To be done>
a) Answer these from the Arizona travel piece:
(i) How long was the drive from Los Angeles to Tempe?
(ii) Which hotel was booked in Tempe?
(iii) Whose ode on alternative city design is Arcosanti said to be?
b) Transcribe the stretch of the Arizona travel piece from "So much to see, so" through "mountains of crisps.".

Extract to read>
################
HELLRAISING IN ARIZONA

So much to see, so little time… What to do with the week of “Spring Break” we traditionally spent at my mum’s gorgeous Spanish hideaway? Recommendations came flooding in from all our new friends, and we almost went with the famous Big Sur road trip before settling on Arizona, figuring it would be too hot to go back there in the summertime. “We can camp!” I threatened, “It will be practically free!” After spending more money on camping equipment than flights to Hawaii would have cost, and grossly overestimating the amount of space in our new car, we hit the open(ish) road, the kids squashed awkwardly between roll up mattresses and mountains of crisps.

Los Angeles to Tempe was a cheerful 6 hour drive, with one stop at Denny’s where the kids begged for birthday cake pancakes for lunch, but eventually settled on revolting corn dogs instead. We had booked into the Graduate hotel by Arizona State University because it looked more friendly than the generic, budget places on the outskirts of town - and had a pool. The kids were straight in as the golden sun went down, and we all enjoyed gawping at dinner as college girls in thong bikinis chatted up the bartenders while we ate. We rose early for pancakes, relieved to have booked a yummy, fun hotel for only slightly more than one of the bigger chains, or a terrifying murder motel.

Next an hour-ish drive north of Phoenix through the desert and into the magical realm of Arcosanti. Paolo Soleri’s ode on alternative city design bubbles up from the amber landscape ready to inspire. Dripping in bells of burnished bronze and copper, with a rainbow coloured amphitheatres and the neon blue sky offsetting great sand-sculpted archways painted in reds and ochres. As we were given a tour by a nervously giggling barefoot resident I made mental notes to build my imaginary dream house in its image, bells and all.
################
Stored data>
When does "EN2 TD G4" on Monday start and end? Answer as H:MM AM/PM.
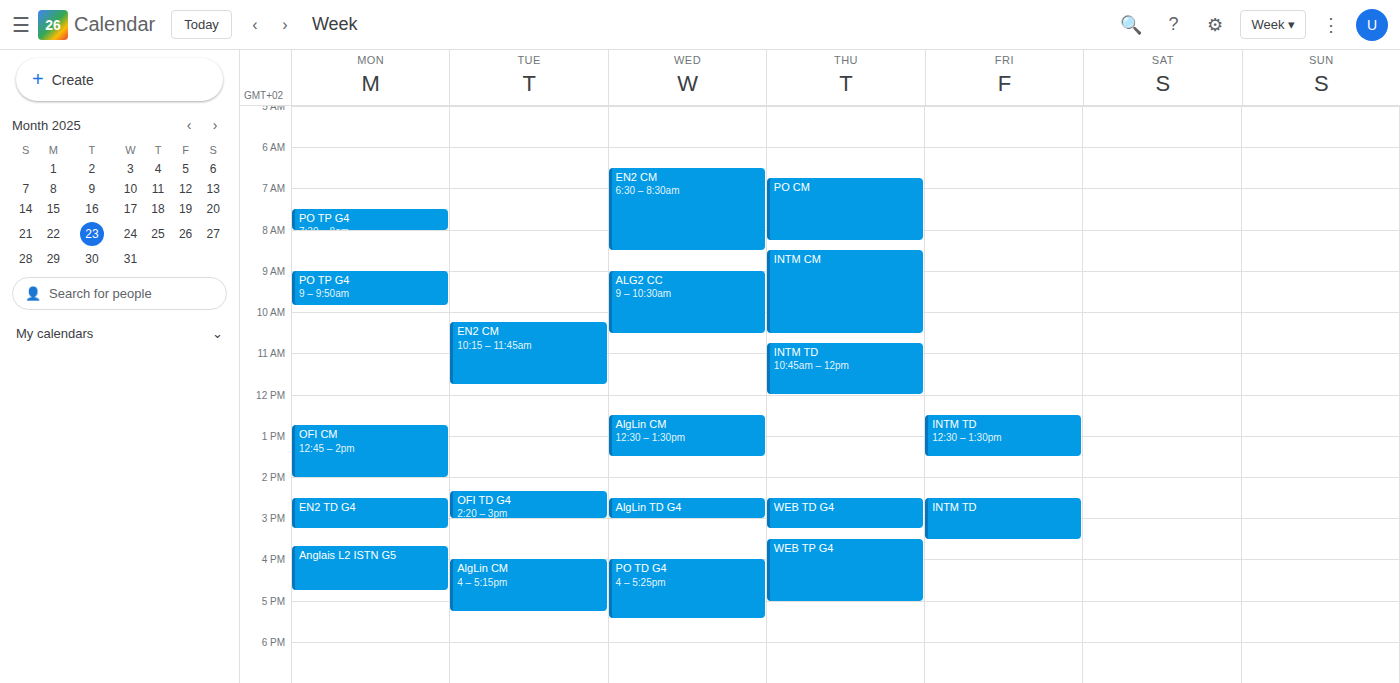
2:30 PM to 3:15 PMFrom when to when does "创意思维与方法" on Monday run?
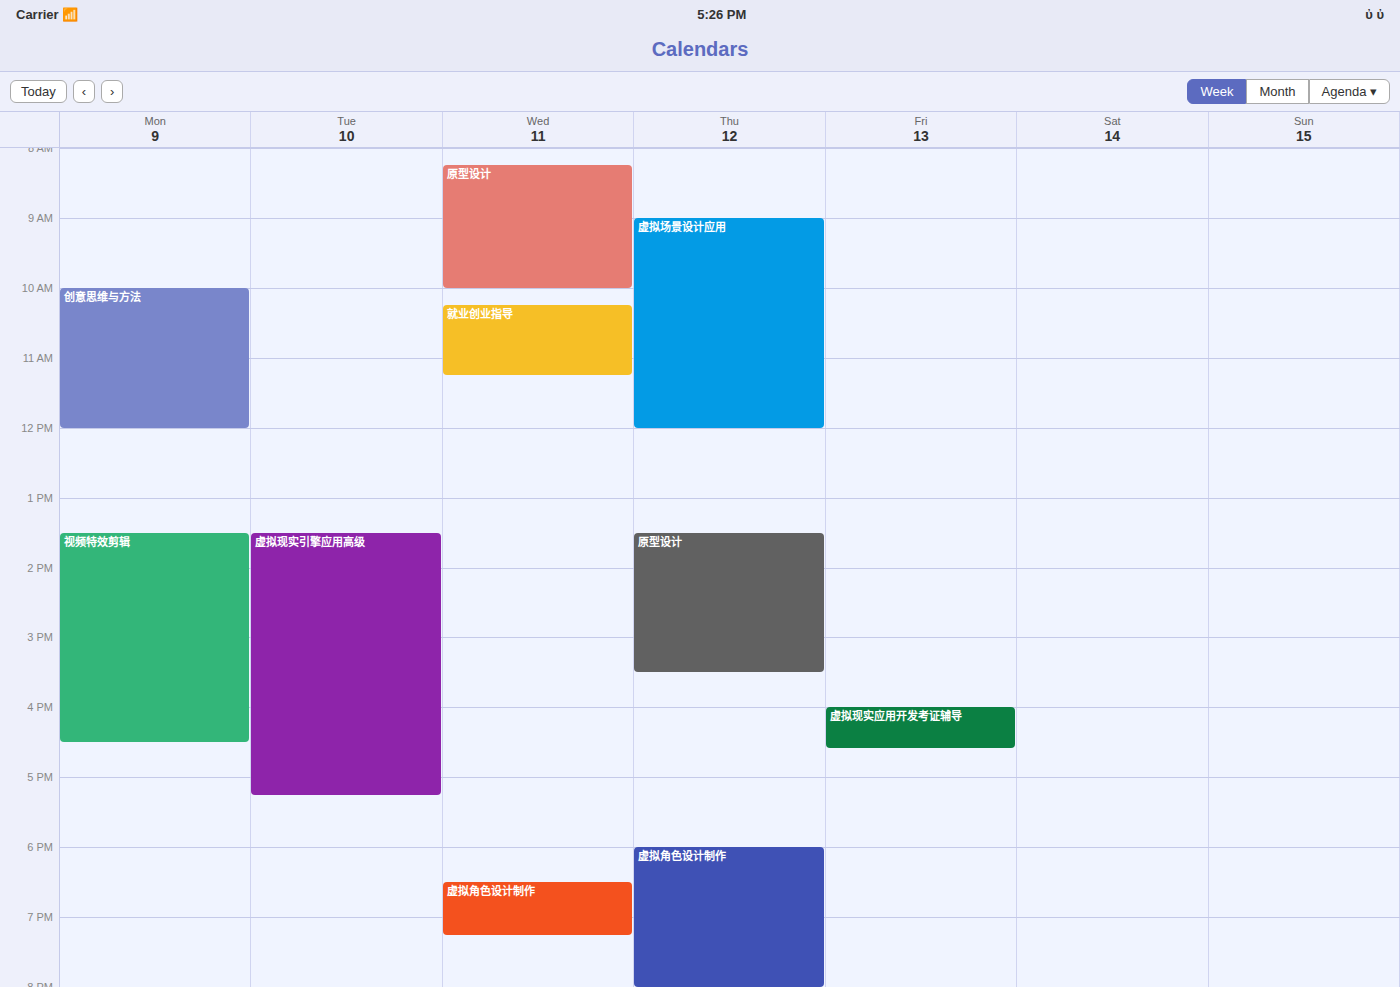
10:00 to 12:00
################
In response>
a)
(i) 6 hours
(ii) The Graduate hotel by Arizona State University
(iii) Paolo Soleri's

b)
So much to see, so little time… What to do with the week of “Spring Break” we traditionally spent at my mum’s gorgeous Spanish hideaway? Recommendations came flooding in from all our new friends, and we almost went with the famous Big Sur road trip before settling on Arizona, figuring it would be too hot to go back there in the summertime. “We can camp!” I threatened, “It will be practically free!” After spending more money on camping equipment than flights to Hawaii would have cost, and grossly overestimating the amount of space in our new car, we hit the open(ish) road, the kids squashed awkwardly between roll up mattresses and mountains of crisps.